> _Task to carry out_
Reproduce exactly the lines from the line containing "Figure 1: Luminescent" through the end of the records below, including both ends, and nothing else.

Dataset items
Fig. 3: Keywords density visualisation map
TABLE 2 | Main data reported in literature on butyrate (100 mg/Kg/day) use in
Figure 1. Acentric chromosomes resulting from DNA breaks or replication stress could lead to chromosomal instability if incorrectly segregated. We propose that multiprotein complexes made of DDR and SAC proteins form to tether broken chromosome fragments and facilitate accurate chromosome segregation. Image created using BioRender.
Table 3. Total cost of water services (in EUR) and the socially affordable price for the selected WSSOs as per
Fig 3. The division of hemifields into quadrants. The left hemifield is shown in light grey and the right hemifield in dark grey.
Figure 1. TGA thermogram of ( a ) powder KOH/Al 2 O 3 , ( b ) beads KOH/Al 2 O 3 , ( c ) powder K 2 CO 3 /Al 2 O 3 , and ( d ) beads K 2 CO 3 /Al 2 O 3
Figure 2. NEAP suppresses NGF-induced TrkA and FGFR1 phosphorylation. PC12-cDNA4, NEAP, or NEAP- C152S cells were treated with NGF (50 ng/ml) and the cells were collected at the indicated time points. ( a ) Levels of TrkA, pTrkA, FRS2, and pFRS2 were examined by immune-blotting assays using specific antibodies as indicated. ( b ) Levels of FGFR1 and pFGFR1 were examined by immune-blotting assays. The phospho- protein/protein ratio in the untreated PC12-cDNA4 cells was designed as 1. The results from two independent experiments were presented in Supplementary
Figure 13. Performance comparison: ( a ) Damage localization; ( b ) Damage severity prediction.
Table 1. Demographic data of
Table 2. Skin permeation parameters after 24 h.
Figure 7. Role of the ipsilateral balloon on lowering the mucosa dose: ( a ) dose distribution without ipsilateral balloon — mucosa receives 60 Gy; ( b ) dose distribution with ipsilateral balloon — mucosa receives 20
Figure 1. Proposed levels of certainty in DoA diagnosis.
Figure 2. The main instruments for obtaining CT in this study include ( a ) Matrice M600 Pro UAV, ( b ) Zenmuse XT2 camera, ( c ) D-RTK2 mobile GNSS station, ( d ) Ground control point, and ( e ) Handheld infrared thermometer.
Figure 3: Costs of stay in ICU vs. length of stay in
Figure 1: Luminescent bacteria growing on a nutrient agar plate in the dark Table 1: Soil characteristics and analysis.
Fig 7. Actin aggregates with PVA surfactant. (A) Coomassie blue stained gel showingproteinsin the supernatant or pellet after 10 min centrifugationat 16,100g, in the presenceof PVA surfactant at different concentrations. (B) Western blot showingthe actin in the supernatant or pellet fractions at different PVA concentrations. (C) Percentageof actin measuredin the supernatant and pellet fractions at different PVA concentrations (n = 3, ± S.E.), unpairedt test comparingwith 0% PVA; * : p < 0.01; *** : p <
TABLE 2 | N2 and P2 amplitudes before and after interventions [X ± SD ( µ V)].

> _Response to this task_
Figure 1: Luminescent bacteria growing on a nutrient agar plate in the dark Table 1: Soil characteristics and analysis.
Fig 7. Actin aggregates with PVA surfactant. (A) Coomassie blue stained gel showingproteinsin the supernatant or pellet after 10 min centrifugationat 16,100g, in the presenceof PVA surfactant at different concentrations. (B) Western blot showingthe actin in the supernatant or pellet fractions at different PVA concentrations. (C) Percentageof actin measuredin the supernatant and pellet fractions at different PVA concentrations (n = 3, ± S.E.), unpairedt test comparingwith 0% PVA; * : p < 0.01; *** : p <
TABLE 2 | N2 and P2 amplitudes before and after interventions [X ± SD ( µ V)].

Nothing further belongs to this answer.